I tap my fingers against my steering wheel. I'm stalling, building enough courage to leave the cozy, familiar warmth and brave the never-before-visited unknown. Beside me, Bart sits in the passenger seat with a dopey little grin. He's double strapped into his seatbelt and holds Teddy in his smile.

He's safe in his seat, and Teddy is safe in his mouth.

I hope they'll be safe inside, too.

After grabbing my phone from the dashboard, my home screen (a picture of Bart and Teddy) lights up the car and displays the time. 10:34—four minutes over the time Hayden said he'd finish cleaning.

Below the times rests an email notification from the owners of the hotel I've been redesigning. I asked them for more measurements. (Past the ones they've already sent and the ones I've taken myself). Since I'm past the concept stage of my idea, it's time for the nitty gritty.
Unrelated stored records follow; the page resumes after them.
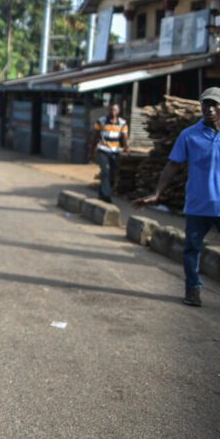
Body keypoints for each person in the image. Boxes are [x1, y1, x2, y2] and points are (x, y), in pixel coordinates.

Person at [134, 87, 220, 307]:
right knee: (192, 249)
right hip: (197, 205)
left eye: (215, 104)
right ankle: (193, 290)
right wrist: (157, 193)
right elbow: (173, 165)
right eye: (206, 104)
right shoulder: (189, 135)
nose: (210, 109)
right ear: (200, 106)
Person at [89, 103, 130, 203]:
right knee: (106, 171)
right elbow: (95, 136)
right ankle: (106, 195)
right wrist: (92, 151)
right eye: (111, 110)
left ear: (118, 111)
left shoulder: (122, 123)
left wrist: (126, 147)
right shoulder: (101, 121)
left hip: (114, 152)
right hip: (103, 150)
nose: (113, 112)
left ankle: (102, 194)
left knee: (112, 174)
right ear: (109, 110)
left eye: (115, 110)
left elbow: (125, 137)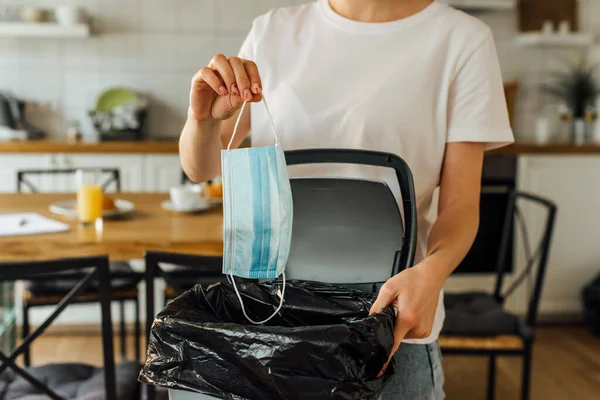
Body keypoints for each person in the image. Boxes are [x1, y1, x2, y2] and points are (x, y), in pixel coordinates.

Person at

For the past two days, I've been knee-deep in measurements, logistics, structure, and all that other good stuff to which my college tuition paid. The stuff that shows this project isn't a fairytale. That it can actually happen.

With a project themed around plants, lighting and windows have proved challenging.

But it's a challenge I'm tackling.

I hover my thumb over the email but can't bring myself to click it. If I were home, I would bust it wide open and work on everything I could. But I'm not at home.

And I don't want to be.

That feeling scares me.

I have little desire to cram in more work than I already have. It's an unusual feeling, but I rationalize it, reminding myself I'm ahead of schedule, and nothing the owners sent is make-or-break important, anyway.

But, more than anything else, I don't want to work because I'm excited to be where I am. As crazy as it is, genuine excitement sits beneath the nerves and looming scariness. The excitement is deeply masked, but it's excitement nonetheless.

I'm excited to see Hayden again.

His compliments from earlier play through my head, and I find myself smiling through the dimness of my car. Nothing he said was anything I don't already think about myself, but hearing someone else say it? Someone like him? And watching as he captured pretty pictures of me?

I exhale slowly, brushing my fingers through my hair. Then I flip open my car mirror and check my mascara.

I have fun with Hayden. I think we're becoming friends.